Получил Вован срок, приехал на лагерь — а в карьере стоит родной
брат его Оззика, экскаватор Мицубиси, за рулём которого Вован
дороги и ложил, и клал. Он обрадовался Оззику, как родному, и
теперь копал, расширяя, карьер. Хоть какая-то иллюзия прежней
жизни.
Дорывались обычно до мраморной стены,
чистили её от левых пород, откалывали большой кусок и поднимали
краном. Взрывчатку не использовали, чтоб не повредить камень. А под
ней жильный мрамор шёл вперемешку с глиной и левыми породами, одной
из левых пород, а-ха-хах, янтарь и был. Потом глину с мелкими
камнями и песком, вывернутую ковшом, зеки увозили на тачках в
сторону, там мыли из помпы, янтарь выбирали и сдавали.
—
Обед! — крикнул бригадир по внутренней связи, махнул рукой пару
раз, чтоб зекам в размывке было видно, и Вован заглушил экскаватор,
виртуозно, как только он умел, приподняв ковш.
Он
выбрался из кабины, оглянулся на Оззика, попутно расстёгивая каску,
и вдруг притормозил, не торопяськ полевой лагерной
кухне.
Последним рывком ковш подцепил глыбу
камня, да на поверхность и вывернул. Сколотый правый бок в лучах
полуденного солнца отблескивал золотом, светился медовой
прозрачностью, манил искрами неведомых глубин, и челюсть у Вована
отвисла — он в жизни не видал такой янтарной махины. Дрожа и потея,
он приблизился и как баран уставился на прозрачные переливы
застывшего в смоле огня и солнечного света. За годы отсидки он
всякого янтаря повидал, но такого светящегося — нет. И там, внутри,
что-то было. Крохотная фигурка, замершая в вечном смоляном сне,
древний богомол, вздернув лапки, увяз в смоле, да так и
сохранился.
Вован
присел на корточки и ладонью огладил глыбу, как любимую бабу,
очищая от мусора. Глыба была округлой и уже шлифованной, словно
волны катали её много лет, как леденец во рту, пока не погребли в
илистом дне давно умершего моря. Гладкая и славная вся, кроме места
скола.
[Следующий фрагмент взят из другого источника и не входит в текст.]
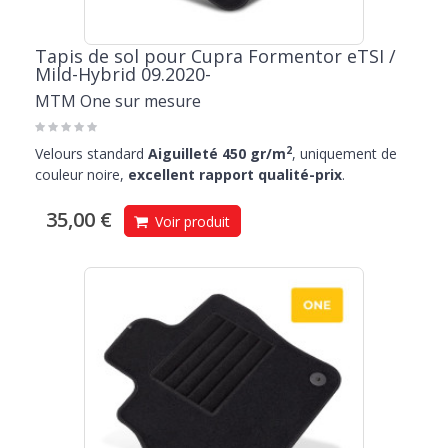
Tapis de sol pour Cupra Formentor eTSI /
Mild-Hybrid 09.2020-
MTM One sur mesure
2
Velours standard
Aiguilleté 450 gr/m
, uniquement de
couleur noire,
excellent rapport qualité-prix
.
35,00 €
Voir produit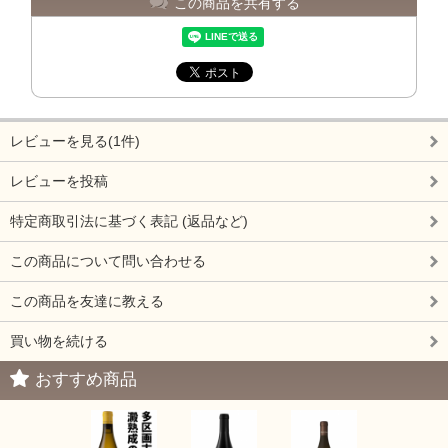
この商品を共有する
レビューを見る(1件)
レビューを投稿
特定商取引法に基づく表記 (返品など)
この商品について問い合わせる
この商品を友達に教える
買い物を続ける
おすすめ商品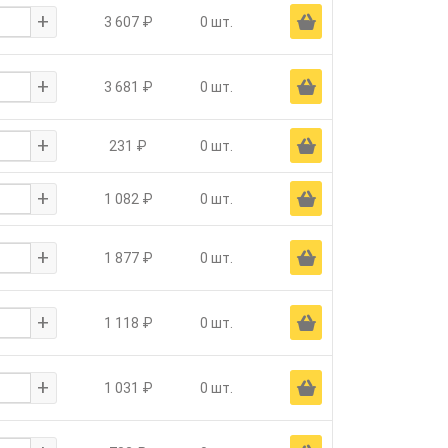
+
Ä
3 607 ₽
0 шт.
+
Ä
3 681 ₽
0 шт.
+
Ä
231 ₽
0 шт.
+
Ä
1 082 ₽
0 шт.
+
Ä
1 877 ₽
0 шт.
+
Ä
1 118 ₽
0 шт.
+
Ä
1 031 ₽
0 шт.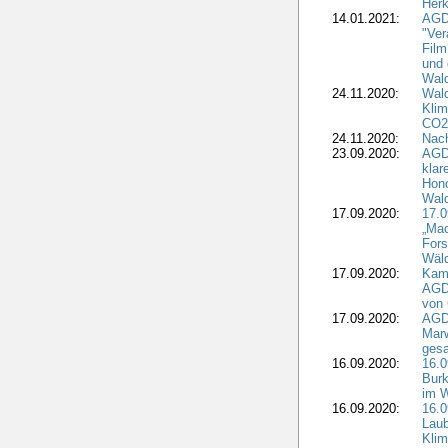
Herk
14.01.2021:
AGDW
"Ver
Film
und 
Wald
24.11.2020:
Wald
Klim
CO2
24.11.2020:
Nach
23.09.2020:
AGDW
klar
Hono
Wal
17.09.2020:
17.
„Mac
Fors
Wäld
17.09.2020:
Kamp
AGD
von 
17.09.2020:
AGD
Marw
gesa
16.09.2020:
16.
Burk
im 
16.09.2020:
16.0
Laub
Kli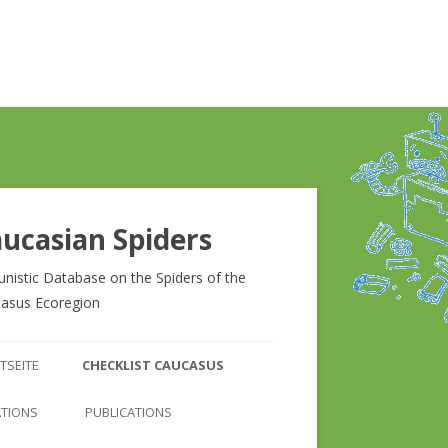
ucasian Spiders
unistic Database on the Spiders of the
asus Ecoregion
Zum
Inhalt
TSEITE
CHECKLIST CAUCASUS
springen
CHECKLIST CAUCASUS
ATIONS
PUBLICATIONS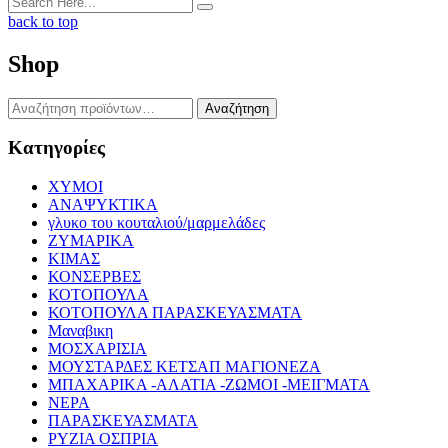
back to top
Shop
Αναζήτηση
Αναζήτηση
για:
Κατηγορίες
XYMOI
ΑΝΑΨΥΚΤΙΚΑ
γλυκο του κουταλιού/μαρμελάδες
ΖΥΜΑΡΙΚΑ
ΚΙΜΑΣ
ΚΟΝΣΕΡΒΕΣ
ΚΟΤΟΠΟΥΛΑ
ΚΟΤΟΠΟΥΛΑ ΠΑΡΑΣΚΕΥΑΣΜΑΤΑ
Μαναβικη
ΜΟΣΧΑΡΙΣΙΑ
ΜΟΥΣΤΑΡΔΕΣ ΚΕΤΣΑΠ ΜΑΓΙΟΝΕΖΑ
ΜΠΑΧΑΡΙΚΑ -ΑΛΑΤΙΑ -ΖΩΜΟΙ -ΜΕΙΓΜΑΤΑ
ΝΕΡΑ
ΠΑΡΑΣΚΕΥΑΣΜΑΤΑ
ΡΥΖΙΑ ΟΣΠΡΙΑ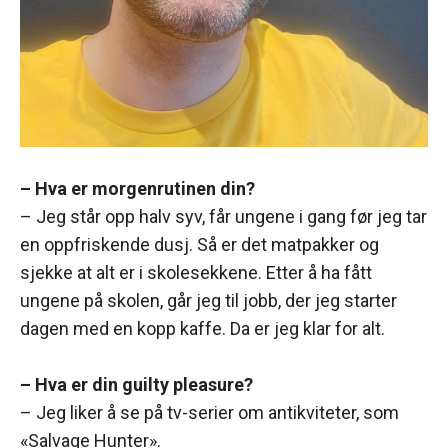
– Hva er morgenrutinen din?
– Jeg står opp halv syv, får ungene i gang før jeg tar
en oppfriskende dusj. Så er det matpakker og
sjekke at alt er i skolesekkene. Etter å ha fått
ungene på skolen, går jeg til jobb, der jeg starter
dagen med en kopp kaffe. Da er jeg klar for alt.
– Hva er din guilty pleasure?
– Jeg liker å se på tv-serier om antikviteter, som
«Salvage Hunter».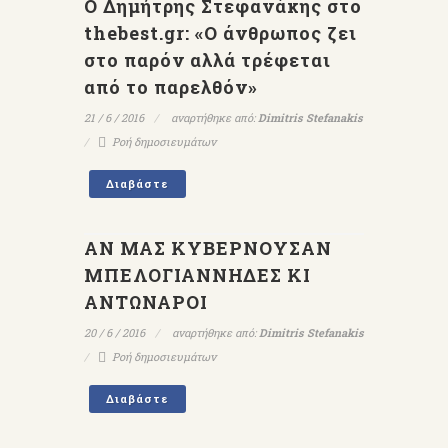
Ο Δημήτρης Στεφανάκης στο
thebest.gr: «Ο άνθρωπος ζει
στο παρόν αλλά τρέφεται
από το παρελθόν»
21 / 6 / 2016
αναρτήθηκε από:
Dimitris Stefanakis
Ροή δημοσιευμάτων
Διαβάστε
ΑΝ ΜΑΣ ΚΥΒΕΡΝΟΥΣΑΝ
ΜΠΕΛΟΓΙΑΝΝΗΔΕΣ ΚΙ
ΑΝΤΩΝΑΡΟΙ
20 / 6 / 2016
αναρτήθηκε από:
Dimitris Stefanakis
Ροή δημοσιευμάτων
Διαβάστε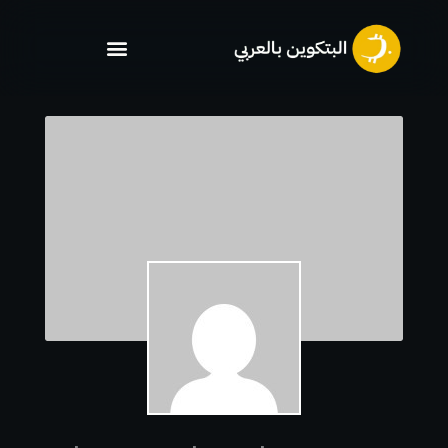
خطي
لى
لمحتوى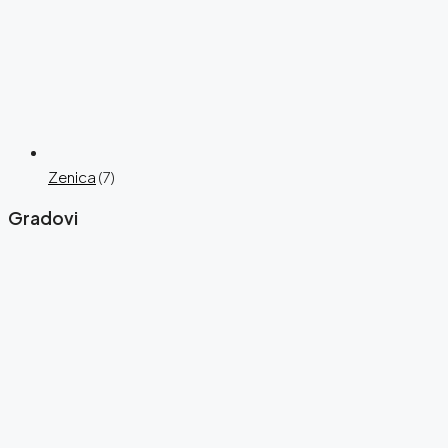
Zenica
(7)
Gradovi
Открошенный кусок лежал тут же, рука сама по себе потянулась
к нему, схватила тонкий скол поменьше кофейного блюдца и сунула у
карман спецовки. От этого простого действия радость и чувство
победы переполнили Вована до краёв, и он закричал дурным
голосом:
—
Мать твою! Твою мать сука за ногу!!! Э-эй, сюда, люди! Эге-гэ-эй!
Все сюда-а!!!
Он
махал руками, прыгал и смеялся, ликовал, словно глыба достанется
именно ему, хотя её полагалось немедленно сдать за жалкие гроши и
настоящий барыш возьмёт кум. Но и эти выплаты — гигантская сумма по
лагерным меркам, и Вован вовсю приплясывал, предвкушая сладкие
лагерные бонусы за такую славную добычу.